◆ What to produce: Reproduce the entries below, substituting "binomial" for every occurrence of "scientific name" and leaving all other text unchanged.

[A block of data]
------------------------------------

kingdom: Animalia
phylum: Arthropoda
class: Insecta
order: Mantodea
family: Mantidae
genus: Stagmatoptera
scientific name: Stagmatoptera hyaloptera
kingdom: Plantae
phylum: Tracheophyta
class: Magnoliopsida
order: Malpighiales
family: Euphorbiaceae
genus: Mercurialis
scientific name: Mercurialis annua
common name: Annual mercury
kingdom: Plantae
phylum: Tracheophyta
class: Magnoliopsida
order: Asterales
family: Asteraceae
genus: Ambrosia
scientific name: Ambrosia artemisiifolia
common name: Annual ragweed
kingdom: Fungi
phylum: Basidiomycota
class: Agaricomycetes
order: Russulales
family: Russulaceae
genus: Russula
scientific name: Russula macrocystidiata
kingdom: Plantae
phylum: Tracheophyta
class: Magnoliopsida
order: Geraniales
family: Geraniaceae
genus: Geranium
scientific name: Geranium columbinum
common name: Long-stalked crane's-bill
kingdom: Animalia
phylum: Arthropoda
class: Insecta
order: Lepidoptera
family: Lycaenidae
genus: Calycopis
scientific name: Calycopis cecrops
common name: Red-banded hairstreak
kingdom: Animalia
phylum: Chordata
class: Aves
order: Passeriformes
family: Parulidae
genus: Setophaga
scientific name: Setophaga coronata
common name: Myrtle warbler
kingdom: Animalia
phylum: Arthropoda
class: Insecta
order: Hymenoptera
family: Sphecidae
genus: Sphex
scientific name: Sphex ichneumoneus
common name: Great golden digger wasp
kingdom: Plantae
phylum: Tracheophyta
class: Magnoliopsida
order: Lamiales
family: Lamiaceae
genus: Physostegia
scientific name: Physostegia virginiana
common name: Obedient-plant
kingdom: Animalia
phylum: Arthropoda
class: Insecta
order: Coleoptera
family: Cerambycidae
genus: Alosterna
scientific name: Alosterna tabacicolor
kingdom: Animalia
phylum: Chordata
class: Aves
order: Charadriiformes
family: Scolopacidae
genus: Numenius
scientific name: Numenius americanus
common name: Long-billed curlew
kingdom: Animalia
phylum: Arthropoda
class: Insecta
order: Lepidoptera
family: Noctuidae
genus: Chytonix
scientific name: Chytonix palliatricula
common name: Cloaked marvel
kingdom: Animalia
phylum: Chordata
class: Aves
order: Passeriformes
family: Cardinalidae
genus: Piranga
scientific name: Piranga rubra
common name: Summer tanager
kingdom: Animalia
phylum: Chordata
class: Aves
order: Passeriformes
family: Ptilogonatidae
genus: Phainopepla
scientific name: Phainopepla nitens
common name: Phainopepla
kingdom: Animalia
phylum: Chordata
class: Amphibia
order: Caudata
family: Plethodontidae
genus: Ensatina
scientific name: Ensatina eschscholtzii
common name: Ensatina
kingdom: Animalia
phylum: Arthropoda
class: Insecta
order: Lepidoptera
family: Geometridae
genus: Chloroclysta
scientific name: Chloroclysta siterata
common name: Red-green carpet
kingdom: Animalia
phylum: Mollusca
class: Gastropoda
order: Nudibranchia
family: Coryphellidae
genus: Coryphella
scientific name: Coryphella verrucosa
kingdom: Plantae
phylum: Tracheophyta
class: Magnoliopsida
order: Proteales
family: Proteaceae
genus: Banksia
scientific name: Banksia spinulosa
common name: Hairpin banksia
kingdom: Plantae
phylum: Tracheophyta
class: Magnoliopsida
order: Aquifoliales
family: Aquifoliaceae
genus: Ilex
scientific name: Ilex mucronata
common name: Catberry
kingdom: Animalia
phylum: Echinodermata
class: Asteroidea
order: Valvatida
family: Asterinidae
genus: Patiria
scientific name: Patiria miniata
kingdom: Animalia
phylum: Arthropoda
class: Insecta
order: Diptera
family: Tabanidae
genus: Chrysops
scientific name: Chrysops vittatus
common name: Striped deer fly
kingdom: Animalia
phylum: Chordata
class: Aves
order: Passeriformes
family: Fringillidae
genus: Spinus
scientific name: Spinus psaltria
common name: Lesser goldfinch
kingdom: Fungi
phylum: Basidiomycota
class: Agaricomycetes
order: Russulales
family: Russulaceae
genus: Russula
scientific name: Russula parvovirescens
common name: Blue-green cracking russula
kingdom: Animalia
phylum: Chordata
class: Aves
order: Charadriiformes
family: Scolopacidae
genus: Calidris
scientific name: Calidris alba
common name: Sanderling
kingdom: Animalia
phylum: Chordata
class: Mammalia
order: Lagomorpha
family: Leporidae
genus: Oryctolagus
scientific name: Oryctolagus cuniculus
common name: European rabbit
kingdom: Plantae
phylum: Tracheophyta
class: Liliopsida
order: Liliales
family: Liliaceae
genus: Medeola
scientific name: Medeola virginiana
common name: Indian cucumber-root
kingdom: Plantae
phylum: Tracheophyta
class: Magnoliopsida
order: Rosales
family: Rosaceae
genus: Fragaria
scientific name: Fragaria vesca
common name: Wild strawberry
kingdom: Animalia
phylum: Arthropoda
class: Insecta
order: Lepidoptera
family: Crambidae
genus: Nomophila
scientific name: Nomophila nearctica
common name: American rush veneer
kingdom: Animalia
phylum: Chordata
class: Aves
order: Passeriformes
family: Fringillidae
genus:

------------------------------------

◆ The completed task:
kingdom: Animalia
phylum: Arthropoda
class: Insecta
order: Mantodea
family: Mantidae
genus: Stagmatoptera
binomial: Stagmatoptera hyaloptera
kingdom: Plantae
phylum: Tracheophyta
class: Magnoliopsida
order: Malpighiales
family: Euphorbiaceae
genus: Mercurialis
binomial: Mercurialis annua
common name: Annual mercury
kingdom: Plantae
phylum: Tracheophyta
class: Magnoliopsida
order: Asterales
family: Asteraceae
genus: Ambrosia
binomial: Ambrosia artemisiifolia
common name: Annual ragweed
kingdom: Fungi
phylum: Basidiomycota
class: Agaricomycetes
order: Russulales
family: Russulaceae
genus: Russula
binomial: Russula macrocystidiata
kingdom: Plantae
phylum: Tracheophyta
class: Magnoliopsida
order: Geraniales
family: Geraniaceae
genus: Geranium
binomial: Geranium columbinum
common name: Long-stalked crane's-bill
kingdom: Animalia
phylum: Arthropoda
class: Insecta
order: Lepidoptera
family: Lycaenidae
genus: Calycopis
binomial: Calycopis cecrops
common name: Red-banded hairstreak
kingdom: Animalia
phylum: Chordata
class: Aves
order: Passeriformes
family: Parulidae
genus: Setophaga
binomial: Setophaga coronata
common name: Myrtle warbler
kingdom: Animalia
phylum: Arthropoda
class: Insecta
order: Hymenoptera
family: Sphecidae
genus: Sphex
binomial: Sphex ichneumoneus
common name: Great golden digger wasp
kingdom: Plantae
phylum: Tracheophyta
class: Magnoliopsida
order: Lamiales
family: Lamiaceae
genus: Physostegia
binomial: Physostegia virginiana
common name: Obedient-plant
kingdom: Animalia
phylum: Arthropoda
class: Insecta
order: Coleoptera
family: Cerambycidae
genus: Alosterna
binomial: Alosterna tabacicolor
kingdom: Animalia
phylum: Chordata
class: Aves
order: Charadriiformes
family: Scolopacidae
genus: Numenius
binomial: Numenius americanus
common name: Long-billed curlew
kingdom: Animalia
phylum: Arthropoda
class: Insecta
order: Lepidoptera
family: Noctuidae
genus: Chytonix
binomial: Chytonix palliatricula
common name: Cloaked marvel
kingdom: Animalia
phylum: Chordata
class: Aves
order: Passeriformes
family: Cardinalidae
genus: Piranga
binomial: Piranga rubra
common name: Summer tanager
kingdom: Animalia
phylum: Chordata
class: Aves
order: Passeriformes
family: Ptilogonatidae
genus: Phainopepla
binomial: Phainopepla nitens
common name: Phainopepla
kingdom: Animalia
phylum: Chordata
class: Amphibia
order: Caudata
family: Plethodontidae
genus: Ensatina
binomial: Ensatina eschscholtzii
common name: Ensatina
kingdom: Animalia
phylum: Arthropoda
class: Insecta
order: Lepidoptera
family: Geometridae
genus: Chloroclysta
binomial: Chloroclysta siterata
common name: Red-green carpet
kingdom: Animalia
phylum: Mollusca
class: Gastropoda
order: Nudibranchia
family: Coryphellidae
genus: Coryphella
binomial: Coryphella verrucosa
kingdom: Plantae
phylum: Tracheophyta
class: Magnoliopsida
order: Proteales
family: Proteaceae
genus: Banksia
binomial: Banksia spinulosa
common name: Hairpin banksia
kingdom: Plantae
phylum: Tracheophyta
class: Magnoliopsida
order: Aquifoliales
family: Aquifoliaceae
genus: Ilex
binomial: Ilex mucronata
common name: Catberry
kingdom: Animalia
phylum: Echinodermata
class: Asteroidea
order: Valvatida
family: Asterinidae
genus: Patiria
binomial: Patiria miniata
kingdom: Animalia
phylum: Arthropoda
class: Insecta
order: Diptera
family: Tabanidae
genus: Chrysops
binomial: Chrysops vittatus
common name: Striped deer fly
kingdom: Animalia
phylum: Chordata
class: Aves
order: Passeriformes
family: Fringillidae
genus: Spinus
binomial: Spinus psaltria
common name: Lesser goldfinch
kingdom: Fungi
phylum: Basidiomycota
class: Agaricomycetes
order: Russulales
family: Russulaceae
genus: Russula
binomial: Russula parvovirescens
common name: Blue-green cracking russula
kingdom: Animalia
phylum: Chordata
class: Aves
order: Charadriiformes
family: Scolopacidae
genus: Calidris
binomial: Calidris alba
common name: Sanderling
kingdom: Animalia
phylum: Chordata
class: Mammalia
order: Lagomorpha
family: Leporidae
genus: Oryctolagus
binomial: Oryctolagus cuniculus
common name: European rabbit
kingdom: Plantae
phylum: Tracheophyta
class: Liliopsida
order: Liliales
family: Liliaceae
genus: Medeola
binomial: Medeola virginiana
common name: Indian cucumber-root
kingdom: Plantae
phylum: Tracheophyta
class: Magnoliopsida
order: Rosales
family: Rosaceae
genus: Fragaria
binomial: Fragaria vesca
common name: Wild strawberry
kingdom: Animalia
phylum: Arthropoda
class: Insecta
order: Lepidoptera
family: Crambidae
genus: Nomophila
binomial: Nomophila nearctica
common name: American rush veneer
kingdom: Animalia
phylum: Chordata
class: Aves
order: Passeriformes
family: Fringillidae
genus:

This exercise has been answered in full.